▶ _Try it_: Copy out the lines of the listing below, starting with the line that contains "Изображения товара на" and going on through the line that contains "Política de Cookies", both included. Leave the pictures out of your answer.

▶ _Exercise data_:
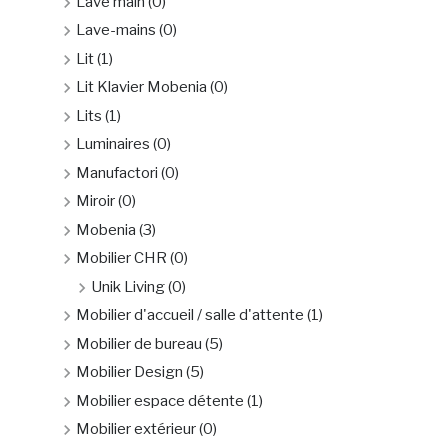
Lave main
(0)
Lave-mains
(0)
Lit
(1)
Lit Klavier Mobenia
(0)
Lits
(1)
Luminaires
(0)
Manufactori
(0)
Miroir
(0)
Mobenia
(3)
Mobilier CHR
(0)
Unik Living
(0)
Mobilier d'accueil / salle d'attente
(1)
Mobilier de bureau
(5)
Mobilier Design
(5)
Mobilier espace détente
(1)
Mobilier extérieur
(0)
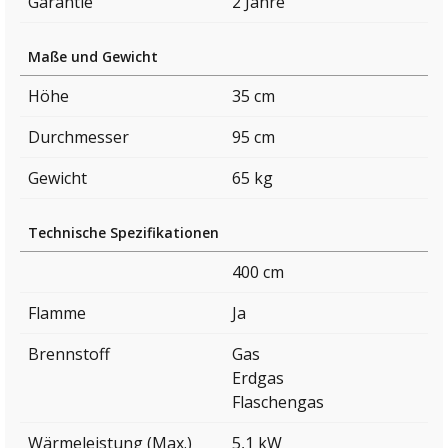
Garantie
2 Jahre
Maße und Gewicht
Höhe
35 cm
Durchmesser
95 cm
Gewicht
65 kg
Technische Spezifikationen
400 cm
Flamme
Ja
Brennstoff
Gas
Erdgas
Flaschengas
Wärmeleistung (Max.)
5,1 kW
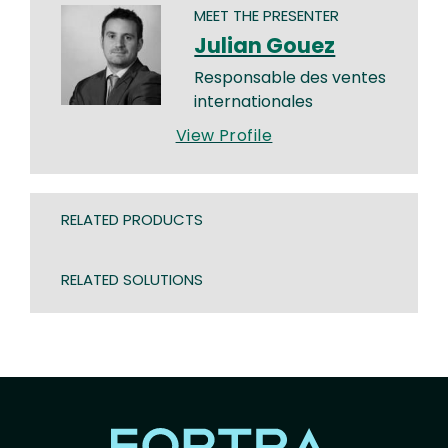
MEET THE PRESENTER
Julian Gouez
Responsable des ventes
internationales
View Profile
RELATED PRODUCTS
RELATED SOLUTIONS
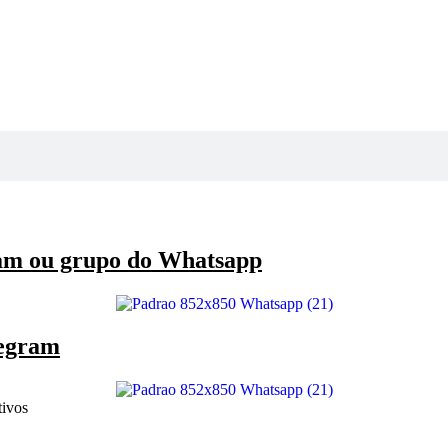
ram ou grupo do Whatsapp
legram
tivos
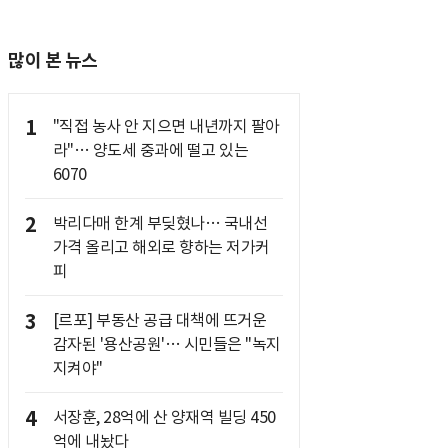
많이 본 뉴스
1
"직접 농사 안 지으면 내년까지 팔아
라"… 양도세 중과에 떨고 있는
6070
2
박리다매 한계 부딪혔나… 국내선
가격 올리고 해외로 향하는 저가커
피
3
[르포] 부동산 공급 대책에 뜨거운
감자된 '용산공원'… 시민들은 "녹지
지켜야"
4
서장훈, 28억에 산 양재역 빌딩 450
억에 내놨다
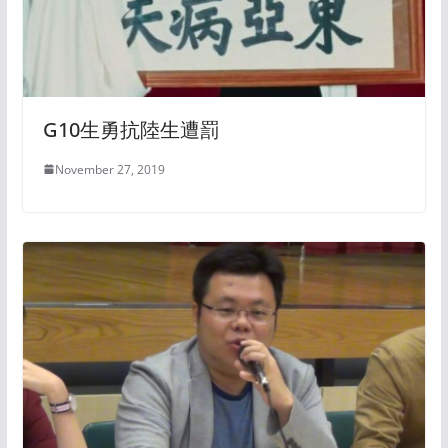
G10生勇抗陸生遭罰
November 27, 2019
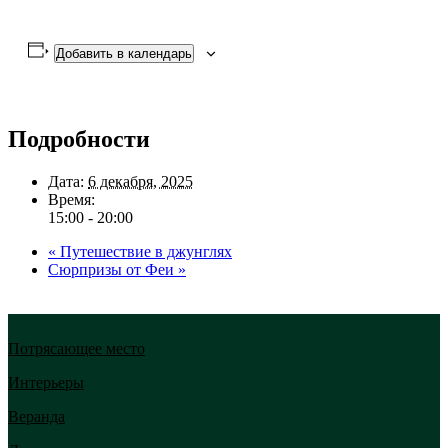
Добавить в календарь
Подробности
Дата:
6 декабря, 2025
Время:
15:00 - 20:00
«
Путешествие в джунглях
Сюрпризы от Феи
»
Потрясающее место
Интерьеры
Веранда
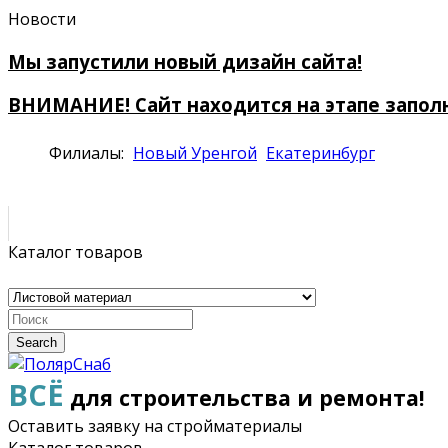
Новости
Мы запустили новый дизайн сайта!
ВНИМАНИЕ! Сайт находится на этапе запол
Филиалы:
Новый Уренгой
Екатеринбург
Каталог товаров
Search
ВСЁ
для строительства и ремонта!
Оставить заявку на стройматериалы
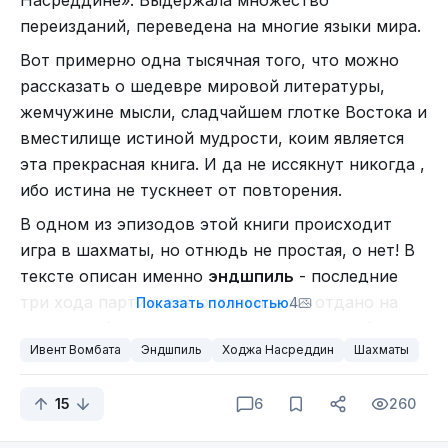
Насреддине». Выдержала множество
можно:
отлично помогает оценивать себя.
переизданий, переведена на многие языки мира.
Я становлюсь лучше, я становлюсь умнее. Но
Вот примерно одна тысячная того, что можно
всё ещё где-то там, есть люди, которые играючи
рассказать о шедевре мировой литературы,
могут поставить на место.
жемчужине мысли, сладчайшем глотке Востока и
Главное, что это делается не с целью унизить, а
вместилище истиной мудрости, коим является
с целью научить. Ведь, после всего этого, они
эта прекрасная книга. И да не иссякнут никогда ,
спокойно могли встать и рассказать, где ты
ибо истина не тускнеет от повторения.
ошибся. В чём ты ошибся. И как сделать, так что
В одном из эпизодов этой книги происходит
бы этой ошибки не было.
игра в шахматы, но отнюдь не простая, о нет! В
Я прекрасно понимаю, что где, то есть люди,
тексте описан именно
эндшпиль
- последние
для которых я тоже могу казаться "богом", но
три хода партии, всё остальное же отдано на
Показать полностью
4
это не меняет того, что я смотрю вперёд. Как
откуп воображению читателя, но и этого более
Возможные ходы.
делали и те самые люди.
Ивент Вомбата
Эндшпиль
Ходжа Насреддин
Шахматы
чем довольно. Вспомним же эти бессмертные
Текст наверное сумбурный и мысль неясна, да её
строки, проиллюстрированные Владимиром
наверное и нет какой-то чёткой, просто хотел
15
6
260
Гальбой:
рассказать и рассказал.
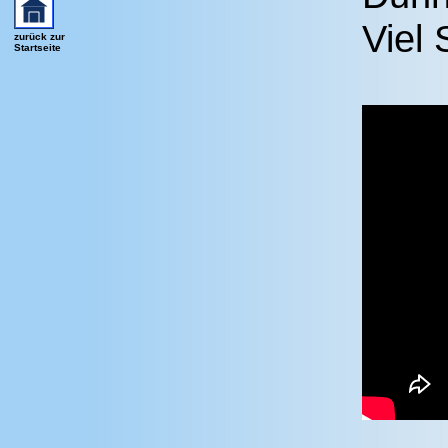
Viel
zurück zur
Startseite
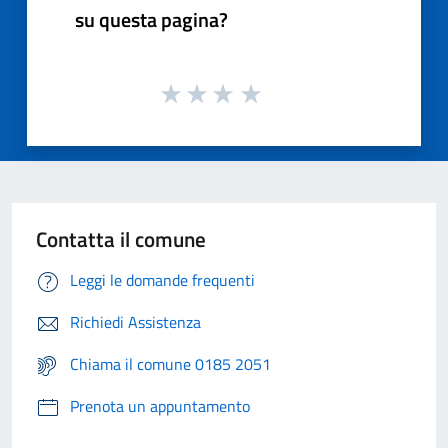
su questa pagina?
Contatta il comune
Leggi le domande frequenti
Richiedi Assistenza
Chiama il comune 0185 2051
Prenota un appuntamento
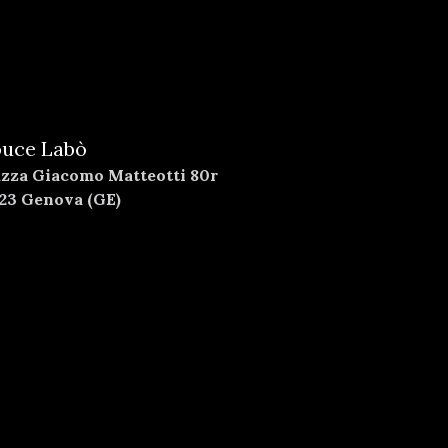
uce Labò
azza Giacomo Matteotti 80r
123 Genova (GE)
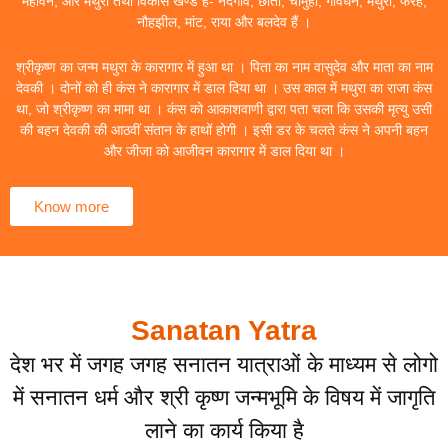
महावन, और मथुरा तथा विकास खण्ड हैं- नंदगांव, छाता, चौमुहां, गोवर्धन, मथुरा, फरह,
नौहझील, मांट, राया और बलदेव हैं ।
श्रीकृष्ण का जन्म मथुरा के कारागार में हुआ था । पिता का नाम वासुदेव और माता का नाम
देवकी । दोनों को ही कंस ने कारागार में डाल दिया था । उस काल में मथुरा का राजा कंस
था, जो श्रीकृष्ण का मामा था । कंस को आकाशवाणी द्वारा पता चला कि उसकी मृत्यु उसी
की बहन देवकी की आठवीं संतान के हाथों होगी । इसी डर के चलते कंस ने अपनी बहन
और जीजा को आजीवन कारागार में डाल दिया था ।
Know more
Sanatan Yatra
देश भर में जगह जगह सनातन यात्राओं के माध्यम से लोगो
में सनातन धर्म और श्री कृष्ण जन्मभूमि के विषय में जागृति
लाने का कार्य किया है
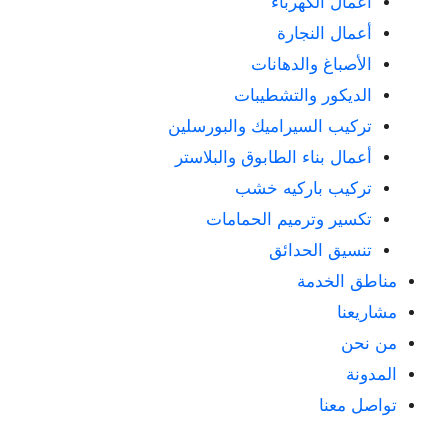
أعمال الكهرباء
أعمال النجارة
الأصباغ والدهانات
الديكور والتشطيبات
تركيب السيراميك والبورسلين
أعمال بناء الطابوق والبلاستر
تركيب باركيه خشب
تكسير وترميم الحمامات
تنسيق الحدائق
مناطق الخدمة
مشاريعنا
من نحن
المدونة
تواصل معنا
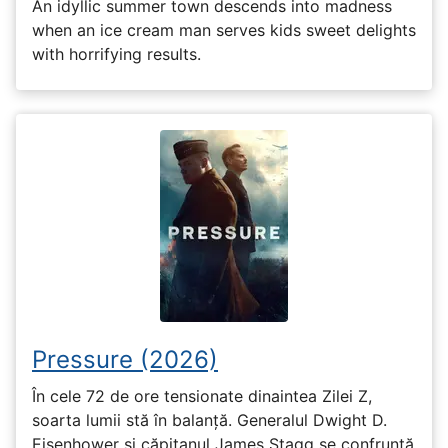
An idyllic summer town descends into madness
when an ice cream man serves kids sweet delights
with horrifying results.
Pressure (2026)
În cele 72 de ore tensionate dinaintea Zilei Z,
soarta lumii stă în balanță. Generalul Dwight D.
Eisenhower și căpitanul James Stagg se confruntă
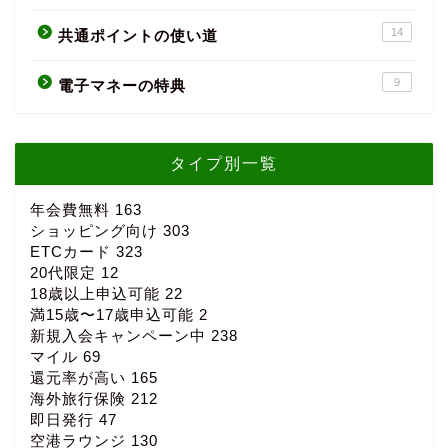
14
共通ポイントの使い道
9
電子マネーの特典
タイプ別一覧
年会費無料
163
ショッピング向け
303
ETCカード
323
20代限定
12
18歳以上申込可能
22
満15歳〜17歳申込可能
2
新規入会キャンペーン中
238
マイル
69
還元率が高い
165
海外旅行保険
212
即日発行
47
空港ラウンジ
130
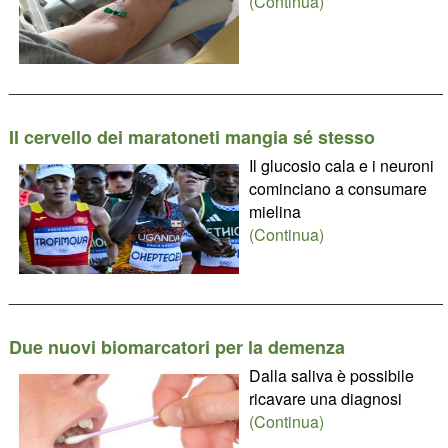
(Continua)
________________________________________________
Il cervello dei maratoneti mangia sé stesso
Il glucosio cala e i neuroni
cominciano a consumare
mielina
(Continua)
________________________________________________
Due nuovi biomarcatori per la demenza
Dalla saliva è possibile
ricavare una diagnosi
(Continua)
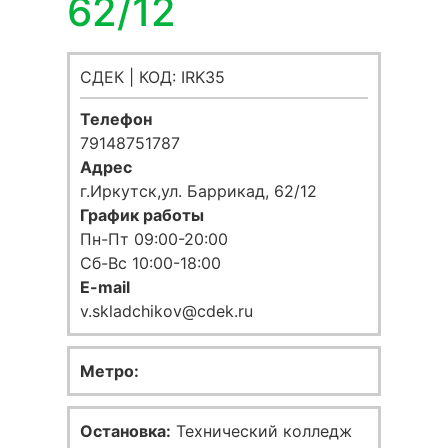
62/12
СДЕК | КОД: IRK35
Телефон
79148751787
Адрес
г.Иркутск,ул. Баррикад, 62/12
График работы
Пн-Пт 09:00-20:00
Сб-Вс 10:00-18:00
E-mail
v.skladchikov@cdek.ru
Метро:
Остановка:
Технический колледж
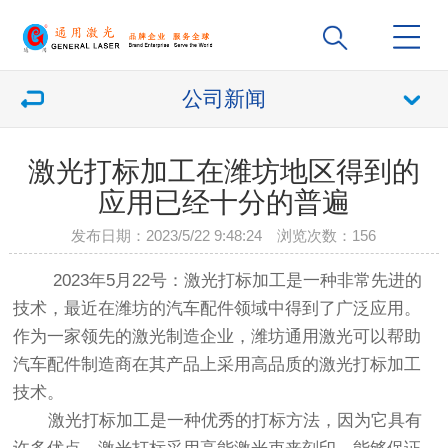
公司新闻
激光打标加工在潍坊地区得到的
应用已经十分的普遍
发布日期：2023/5/22 9:48:24 浏览次数：
156
2023年5月22号：激光打标加工是一种非常先进的
技术，最近在潍坊的汽车配件领域中得到了广泛应用。
作为一家领先的激光制造企业，潍坊通用激光可以帮助
汽车配件制造商在其产品上采用高品质的激光打标加工
技术。
激光打标加工
是一种优秀的打标方法，因为它具有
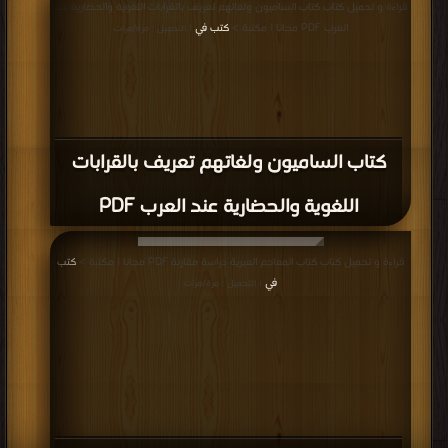
قراءة و تحميل كتاب كتاب الساميون ولغاتهم تعريف بالقرابات اللغوية والحضارية عند
العرب PDF مجانا | مكتبة >
كتب في
| التحميل : مرة/مرات
كتاب الساميون ولغاتهم تعريف بالقرابات
اللغوية والحضارية عند العرب PDF
قراءة و تحميل كتاب كتاب المعاجم العبرية دراسة مقارنة PDF مجانا | مكتبة >
كتب
في
| التحميل : مرة/مرات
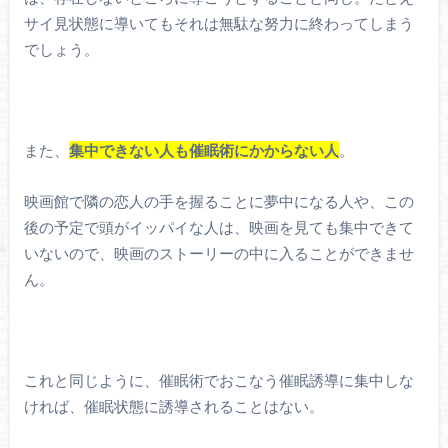
サイ見状態に導いてもそれは無駄な努力に終わってしまう
でしょう。
また、
集中できない人も催眠術にかからない人
。
映画館で隣の恋人の手を握ることに夢中になる人や、この
後の予定で頭がイッパイな人は、映画を見ても集中できて
いないので、映画のストーリーの中に入ることができませ
ん。
これと同じように、催眠術でおこなう催眠誘導に集中しな
ければ、催眠状態に誘導されることはない。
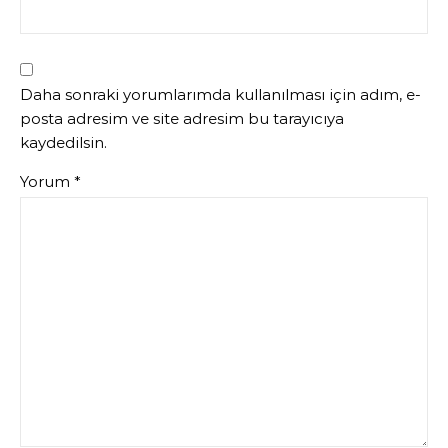
Daha sonraki yorumlarımda kullanılması için adım, e-
posta adresim ve site adresim bu tarayıcıya
kaydedilsin.
Yorum
*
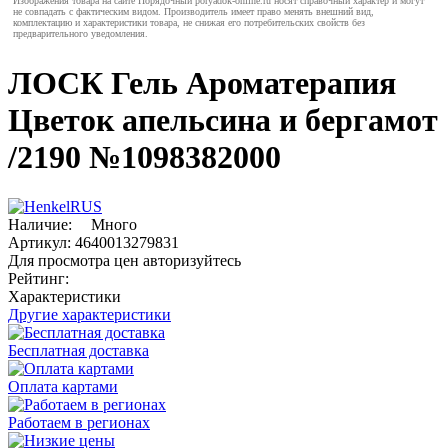
Изображения товара на сайте Порядочный poryadok-online.ru носят справочный характер и могут
не совпадать с фактическим видом. Производитель имеет право менять внешний вид,
комплектацию и характеристики товара, не снижая его потребительских свойств без
предварительного уведомления.
ЛОСК Гель Ароматерапия
Цветок апельсина и бергамот
/2190 №1098382000
Наличие:
Много
Артикул:
4640013279831
Для просмотра цен авторизуйтесь
Рейтинг:
Характеристики
Другие характеристики
Бесплатная доставка
Оплата картами
Работаем в регионах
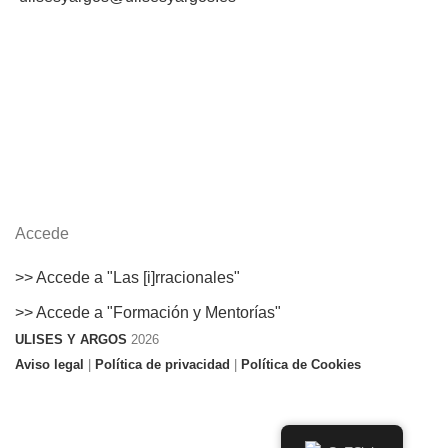
Accede
>> Accede a "Las [i]rracionales"
>> Accede a "Formación y Mentorías"
ULISES Y ARGOS
2026
Aviso legal
|
Política de privacidad
|
Política de Cookies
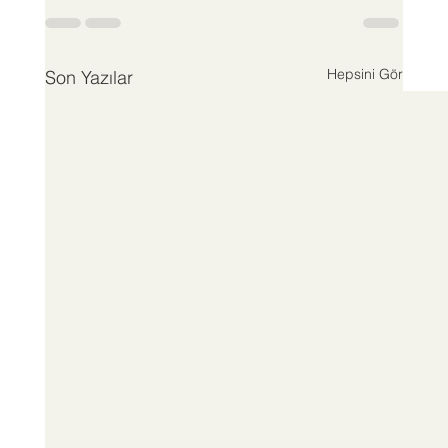
Hepsini Gör
Son Yazılar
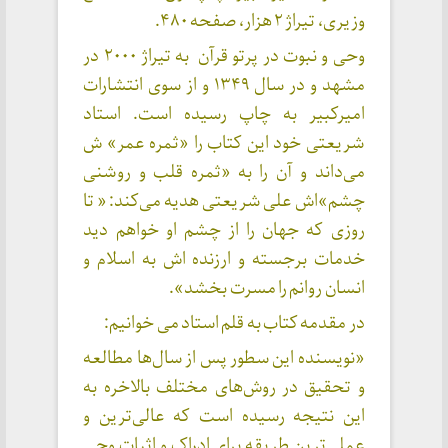
وزیری، تیراژ ۲ هزار، صفحه ۴۸۰.
وحی و نبوت در پرتو قرآن به تیراژ ۲۰۰۰ در
مشهد و در سال ۱۳۴۹ و از سوی انتشارات
امیرکبیر به چاپ رسیده است. استاد
شریعتی خود این کتاب را «ثمره عمر» ش
می‌داند و آن را به «ثمره قلب و روشنی
چشم»اش علی شریعتی هدیه می‌کند: « تا
روزی که جهان را از چشم او خواهم دید
خدمات برجسته و ارزنده اش به اسلام و
انسان روانم را مسرت بخشد».
در مقدمه کتاب به قلم استاد می خوانیم:
«نویسنده این سطور پس از سال‌ها مطالعه
و تحقیق در روش‌های مختلف بالاخره به
این نتیجه رسیده است که عالی‌ترین و
عملی‌ترین طریقه برای ادراک و اثبات وحی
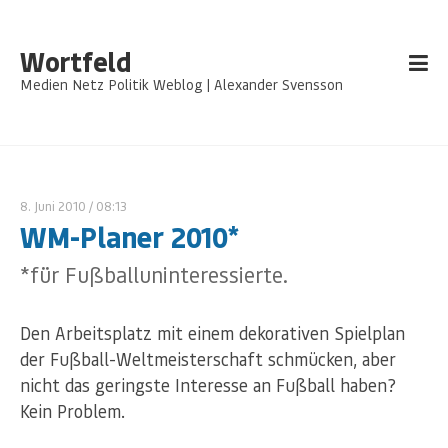
Wortfeld
Medien Netz Politik Weblog | Alexander Svensson
8. Juni 2010
/ 08:13
WM-Planer 2010*
*für Fußballuninteressierte.
Den Arbeitsplatz mit einem dekorativen Spielplan
der Fußball-Weltmeisterschaft schmücken, aber
nicht das geringste Interesse an Fußball haben?
Kein Problem.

▶ _Solution for this exercise_:
Изображения товара на сайте Порядочный poryadok-online.ru носят справочный характер и могут
не совпадать с фактическим видом. Производитель имеет право менять внешний вид,
комплектацию и характеристики товара, не снижая его потребительских свойств без
предварительного уведомления.
ЛОСК Гель Ароматерапия
Цветок апельсина и бергамот
/2190 №1098382000
Наличие:
Много
Артикул:
4640013279831
Для просмотра цен авторизуйтесь
Рейтинг:
Характеристики
Другие характеристики
Бесплатная доставка
Оплата картами
Работаем в регионах
Accede
>> Accede a "Las [i]rracionales"
>> Accede a "Formación y Mentorías"
ULISES Y ARGOS
2026
Aviso legal
|
Política de privacidad
|
Política de Cookies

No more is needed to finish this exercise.